Author: Tom Intrator
Requested Type: Consider for Invited
Submitted: 2012-12-09 22:11:41

Co-authors: W. Daughton, J. Sears, Y. Feng, H. Swan, K. Gao, T. Hutchinson

Contact Info:
Los Alamos National Lab
MS E526
Los Alamos, NM   87545
USA

Abstract Text:
Experimental data for simple, well characterized sheared plasma flows have been produced in the Reconnection Scaling Experiment (RSX), using flux ropes. In a magnetized plasma, magnetohydrodynamics (MHD) can be extended to include ion and electron fluids. The magnetic field is nominally "frozen" to the electron fluid and described by E + v_e X B = 0, where E,B are the electric, magnetic field and v_e is the electron average speed. Sheared electron flows can support growth or destruction of magnetic field. We have benchmarked an analytical screw pinch model that fits the MHD flux rope dynamics. The existence of magnetic reconnection, mingling of flows or fields, shredding of magnetic structure below the ion inertial length scale, or the development of phase space vortices all break MHD. We show experimental data and describe progress towards modeling this experiment with VPIC code.
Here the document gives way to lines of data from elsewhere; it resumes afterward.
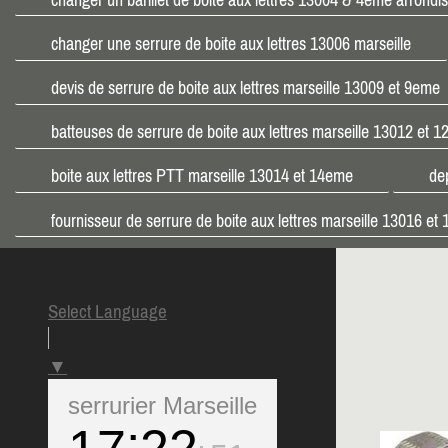
changer une serrure de boite aux lettres 13006 marseille
devis de serrure de boite aux lettres marseille 13009 et 9eme
batteuses de serrure de boite aux lettres marseille 13012 et 
boite aux lettres PTT marseille 13014 et 14eme
de
fournisseur de serrure de boite aux lettres marseille 13016 e
Select Language
▼
serrurier Marseille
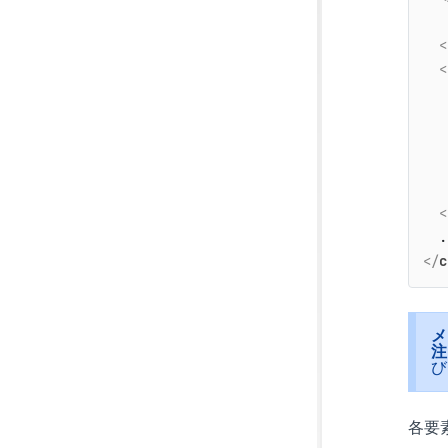
<
<
<
</
c
メ
注
び
各要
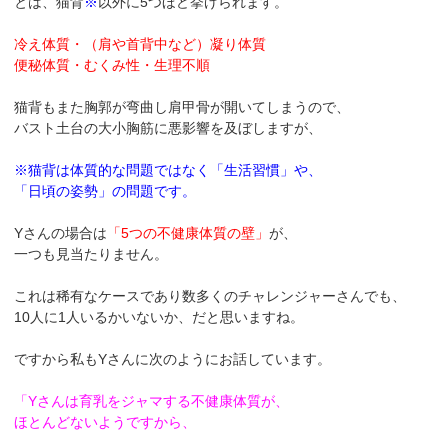
とは、猫背
※
以外に5つほど挙げられます。
冷え体質・（肩や首背中など）凝り体質
便秘体質・むくみ性・生理不順
猫背もまた胸郭が弯曲し肩甲骨が開いてしまうので、
バスト土台の大小胸筋に悪影響を及ぼしますが、
※猫背は体質的な問題ではなく「生活習慣」や、
「日頃の姿勢」の問題です。
Yさんの場合は
「5つの不健康体質の壁」
が、
一つも見当たりません。
これは稀有なケースであり数多くのチャレンジャーさんでも、
10人に1人いるかいないか、だと思いますね。
ですから私もYさんに次のようにお話しています。
「Yさんは育乳をジャマする不健康体質が、
ほとんどないようですから、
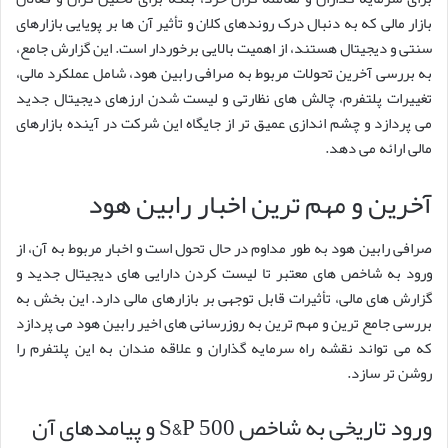
بازار مالی که به دنبال درک روندهای کلان و تأثیر آن ها بر پویایی بازارهای
سنتی و دیجیتال هستند، از اهمیت بالایی برخوردار است. این گزارش جامع،
به بررسی آخرین تحولات مربوط به صرافی رابین هود، شامل عملکرد مالی،
تغییرات پلتفرم، چالش های نظارتی و لیست شدن ارزهای دیجیتال جدید
می پردازد و چشم اندازی عمیق تر از جایگاه این شرکت در آینده بازارهای
مالی ارائه می دهد.
آخرین و مهم ترین اخبار رابین هود
صرافی رابین هود به طور مداوم در حال تحول است و اخبار مربوط به آن، از
ورود به شاخص های معتبر تا لیست کردن دارایی های دیجیتال جدید و
گزارش های مالی، تأثیرات قابل توجهی بر بازارهای مالی دارد. این بخش به
بررسی جامع ترین و مهم ترین به روزرسانی های اخیر رابین هود می پردازد
که می تواند نقشه راه سرمایه گذاران و علاقه مندان به این پلتفرم را
روشن تر سازد.
ورود تاریخی به شاخص S&P 500 و پیامدهای آن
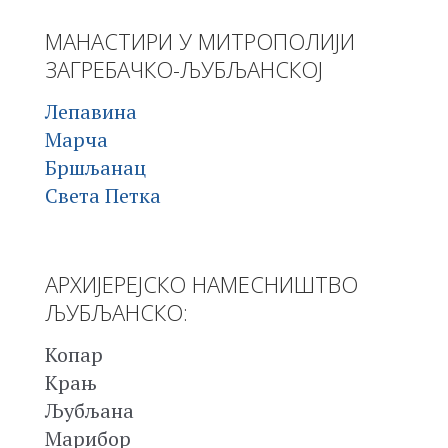
МАНАСТИРИ У МИТРОПОЛИЈИ
ЗАГРЕБАЧКО-ЉУБЉАНСКОЈ
Лепавина
Марча
Бршљанац
Света Петка
АРХИЈЕРЕЈСКО НАМЕСНИШТВО
ЉУБЉАНСКО:
Копар
Крањ
Љубљана
Марибор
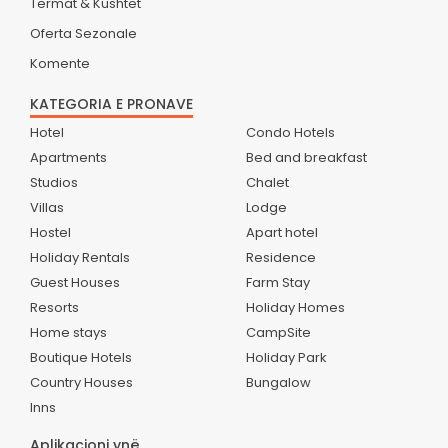
Termat & Kushtet
Oferta Sezonale
Komente
KATEGORIA E PRONAVE
Hotel
Condo Hotels
Apartments
Bed and breakfast
Studios
Chalet
Villas
Lodge
Hostel
Apart hotel
Holiday Rentals
Residence
Guest Houses
Farm Stay
Resorts
Holiday Homes
Home stays
CampSite
Boutique Hotels
Holiday Park
Country Houses
Bungalow
Inns
Aplikacioni ynë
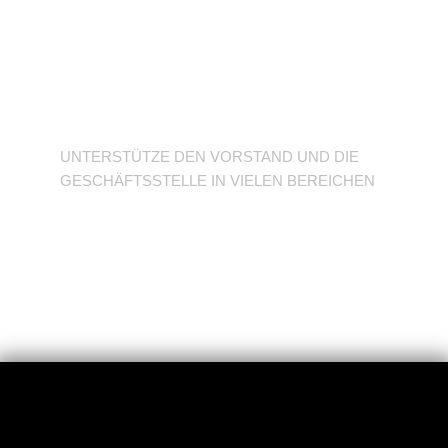
Unterstütze den
Verein
UNTERSTÜTZE DEN VORSTAND UND DIE
GESCHÄFTSSTELLE IN VIELEN BEREICHEN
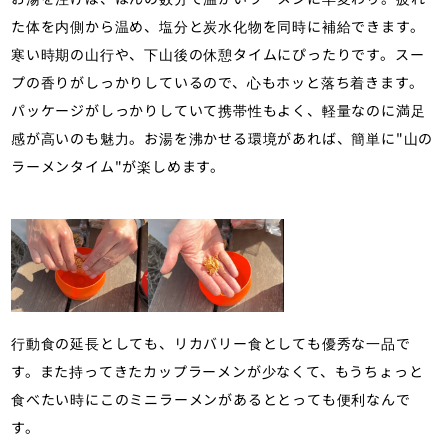
た体を内側から温め、塩分と炭水化物を同時に補給できます。
寒い時期の山行や、下山後の休憩タイムにぴったりです。スー
プの香りがしっかりしているので、心もホッと落ち着きます。
パッケージがしっかりしていて携帯性もよく、軽量なのに満足
感が高いのも魅力。お湯を沸かせる環境があれば、簡単に"山の
ラーメンタイム"が楽しめます。
行動食の延長としても、リカバリー食としても優秀な一品で
す。また持ってきたカップラーメンが少なくて、もうちょっと
食べたい時にこのミニラーメンがあるととっても便利なんで
す。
Using VPIC we can simulate not only the MHD like fluid characteristics but also kinetic features in spatial volumes and time intervals where MHD is not valid. Electron fluid velocity is backed out from measurements of ion flow and current density, and cross checked with a force balance. Validated comparisons between simulations initialized by analytical models and detailed, three dimensional, experimental data sets will allow careful error analysis.
*Supported by DOE Office of Fusion Energy Sciences under LANS contract DE-AC52-06NA25369, NASA Geospace NNHIOA044I, Basic

Characterization: 2.0

Comments:
please consider for oral (invited?) talk.